The current study demonstrated that age and smoking modulated the association of pulmonary function with arterial stiffness in individuals suffering from heart failure. Studies assessing how age and smoking affect the relationship between arterial stiffness and pulmonary function are very limited. A nationwide study in the United States involving 13,090 adults indicated that the association of peripheral pulse pressure with FEV1 varies with age:[ it is positive in patients between age 20 and 39 years, and negative in patients older than 40 years; the strongest negative association was obtained for individuals older than 60 years.[ Bolton et al[ assessed 827 men aged 47 to 67 years, and found a weaker correlation between lung function and PWV in individuals that have never smoked compared with the remaining population. Recently, a study of school-age children born extremely preterm indicated that augmentation index (AIx) (reflecting arterial stiffness and global wave reflection) increases by 2.7% per z score reduction in FEV1 and by 4.9% in individuals whose mothers smoked during pregnancy.[ These data, taken together, suggested that age and smoking may interact with pulmonary function on arterial stiffness. Our study showed for the first time age– and smoking–pulmonary function interaction on arterial stiffness in patients with CHF. In FEV1 ≤2.38 L/s subjects, CAVI was significantly higher in individuals aged >69 years than in those aged ≤69 years, and in smokers than nonsmokers; meanwhile, age or smoking alone did not alter CAVI in CHF subjects with FEV1 ≤2.38 L/s.

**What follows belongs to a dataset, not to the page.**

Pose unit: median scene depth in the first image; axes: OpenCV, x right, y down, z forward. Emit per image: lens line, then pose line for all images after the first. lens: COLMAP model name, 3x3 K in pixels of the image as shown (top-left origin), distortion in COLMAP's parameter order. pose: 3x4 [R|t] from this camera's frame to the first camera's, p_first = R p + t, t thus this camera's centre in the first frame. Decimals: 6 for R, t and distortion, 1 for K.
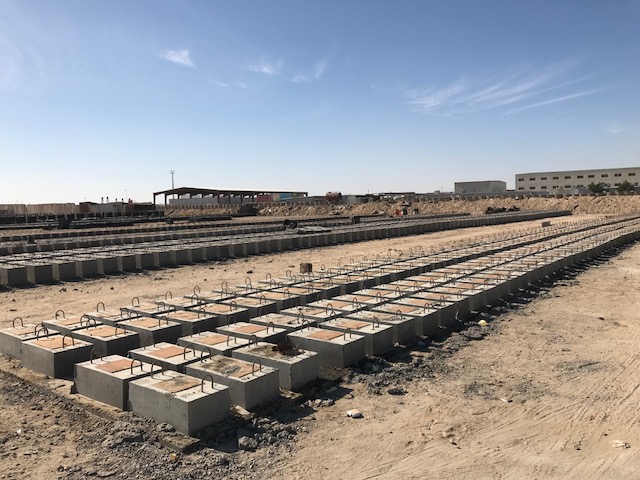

The exact mechanisms underlying age– and smoking–pulmonary function interactions on arterial stiffness remain to be elucidated.[ Indeed, age, smoking, and pulmonary function in combination have synergistic detrimental effects on arterial stiffness. Our data may be interpreted by that neither stimulus exhausts vessel elasticity during damage, with possibility of subsequent deterioration in the presence of another harmful hit.[ The interactive effects described above deserve further attention. Of note, many pathophysiologic mechanisms, responsible for the cross-sectional association of impaired pulmonary function and increased arterial stiffness, are caused by aging and cigarette exposure: aging and smoking cause injury to the vascular endothelium, produce superoxides, increase the production and release of endothelin, cause endothelial dysfunction, and result in proinflammatory cytokine and adipokine alterations.[ Certainly, the mechanisms behind age- and smoking- pulmonary function interactions in arterial stiffness need further studies.

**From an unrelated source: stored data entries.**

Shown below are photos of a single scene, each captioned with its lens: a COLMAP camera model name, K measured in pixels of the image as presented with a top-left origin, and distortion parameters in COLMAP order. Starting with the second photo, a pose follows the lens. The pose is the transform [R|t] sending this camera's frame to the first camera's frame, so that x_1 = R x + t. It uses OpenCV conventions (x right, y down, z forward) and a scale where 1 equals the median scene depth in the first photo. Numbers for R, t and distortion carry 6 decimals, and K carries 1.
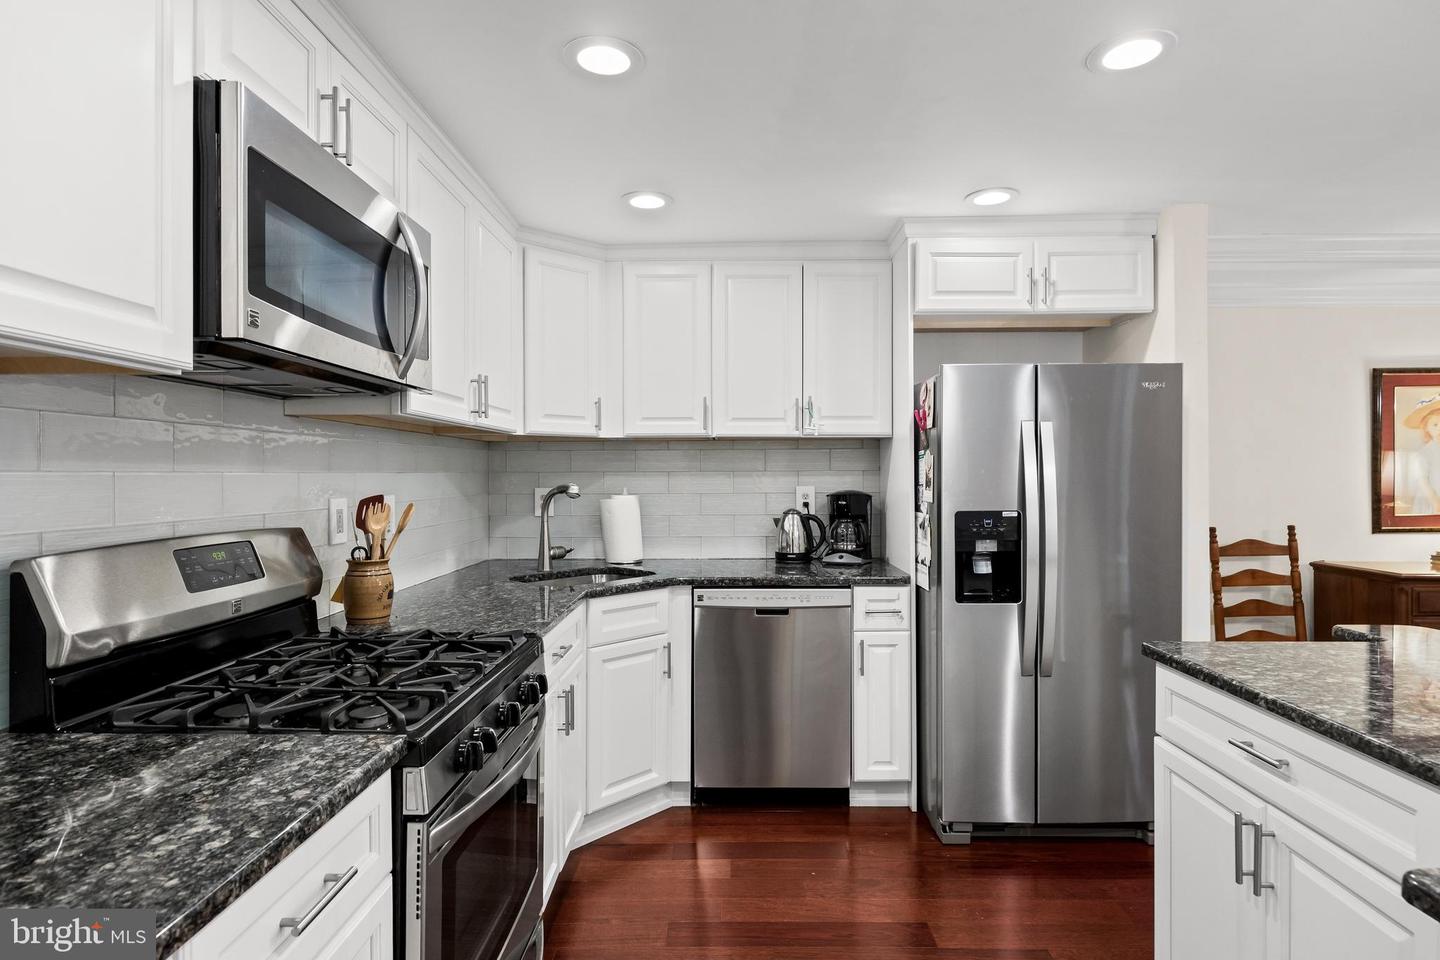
lens RADIAL K [[763.0, 0, 720.1], [0, 763.0, 472.3], [0, 0, 1]] dist [-0.004931, -0.000935]
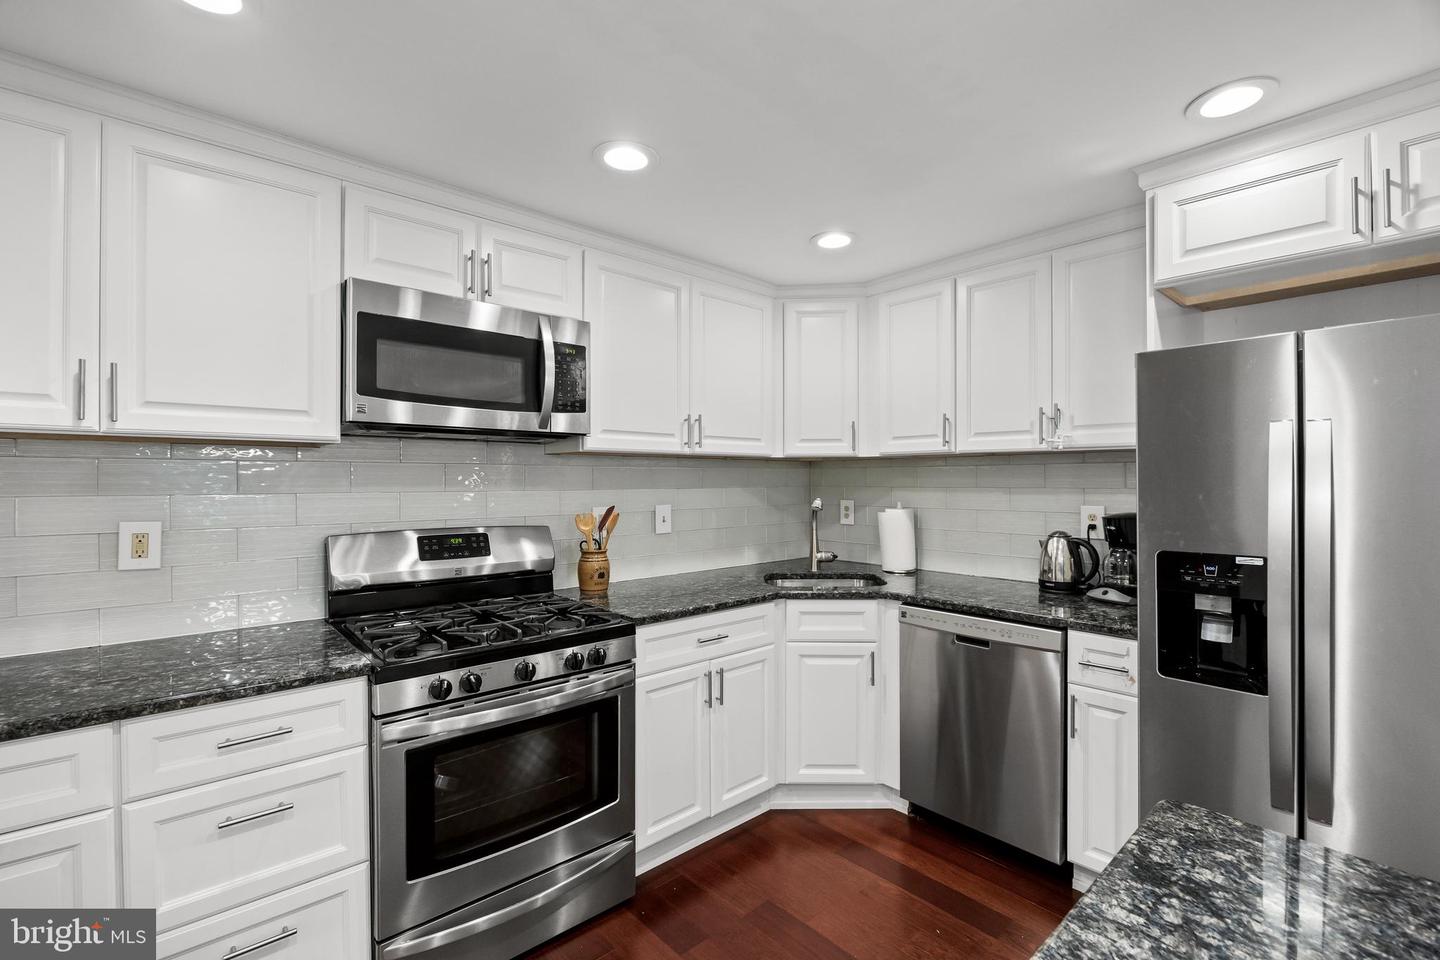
lens RADIAL K [[626.4, 0, 725.9], [0, 626.4, 482.3], [0, 0, 1]] dist [-0.011885, 0.000360]
pose [[0.684471, 0.005635, -0.729018, 0.420692], [0.000308, 0.999968, 0.008018, -0.017704], [0.729040, -0.005713, 0.684447, 0.259541]]
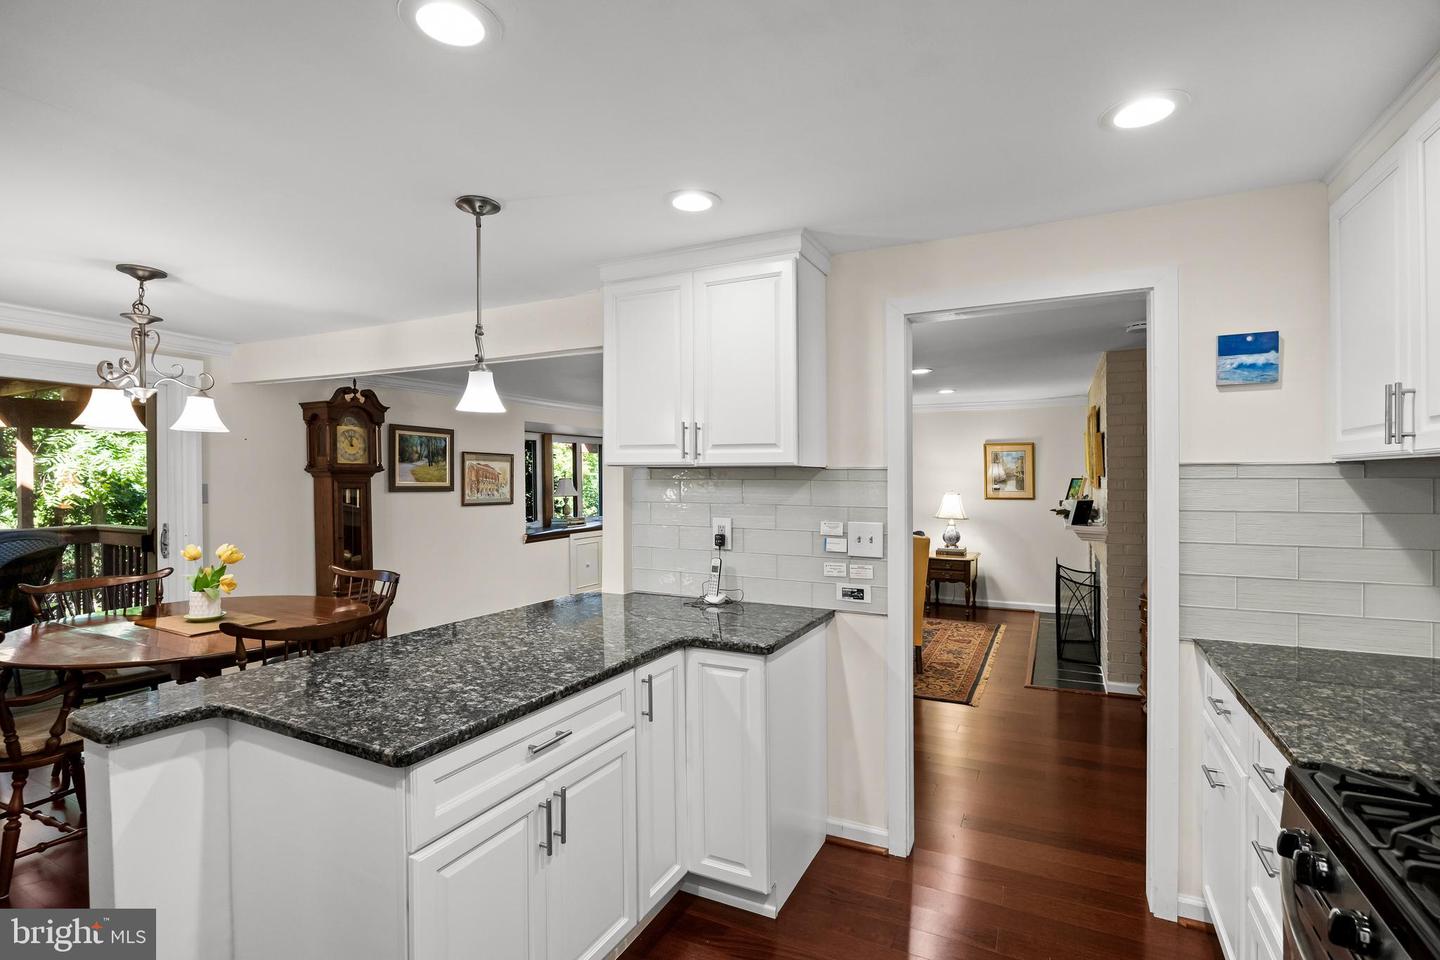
lens RADIAL K [[693.5, 0, 719.6], [0, 693.5, 480.8], [0, 0, 1]] dist [0.034097, 0.000499]
pose [[-0.903730, -0.001172, 0.428101, -0.028006], [-0.002150, 0.999996, -0.001800, -0.033766], [-0.428097, -0.002547, -0.903729, 0.942412]]
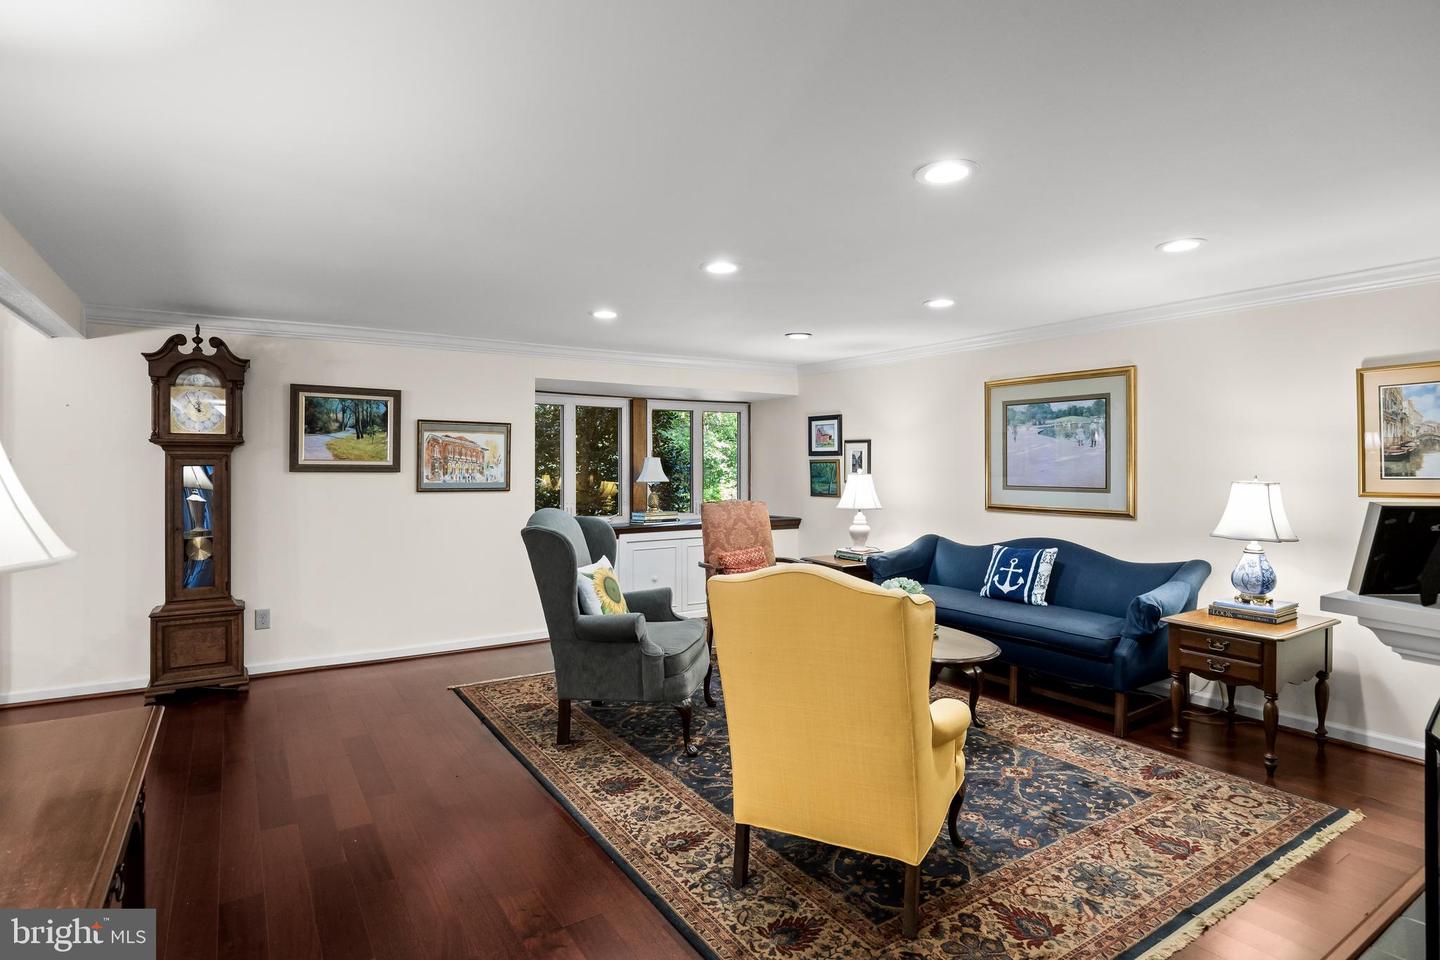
lens RADIAL K [[763.0, 0, 717.2], [0, 763.0, 469.6], [0, 0, 1]] dist [-0.004931, -0.000935]
pose [[-0.557844, -0.000246, 0.829946, -0.241453], [-0.004335, 0.999987, -0.002617, -0.008539], [-0.829934, -0.005058, -0.557838, -0.250446]]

This study had several limitations. First, no distinction was made between heart failure patients with preserved and reduced left ventricular EF. Diastolic function was assessed without tissue Doppler imaging. In addition, all assessed subjects were stable, and could perform pulmonary function assays; therefore, these findings might not be applicable to individuals with severe heart failure. Some biases could be present because of the differences in clinical parameters caused by smoking. Nevertheless, these differences are intrinsic to smoking and one of the aims of the present study was to examine the effect of smoking on arterial stiffness and clinical parameters in this population of patients. In addition, the associations revealed by the multivariate analysis were relatively weak. The sample size was relatively small and the clinical manifestations of the patient covered a relatively wide range, introducing variability in the study; large sample studies are warranted to confirm these findings and control for these biases. Finally, nonsmoker and smoker groups were quite equilibrated in size, which could impact the statistical power. However, the interaction between smoking, age, and CAVI is a novel finding.

In conclusion, pulmonary function, FEV1, was associated with arterial stiffness, and had an interactive influence with age and smoking on arterial stiffness in CHF. These results suggest that impaired pulmonary function leads to a higher cardiovascular risk in this population of patients. The underlying mechanisms deserve further assessment.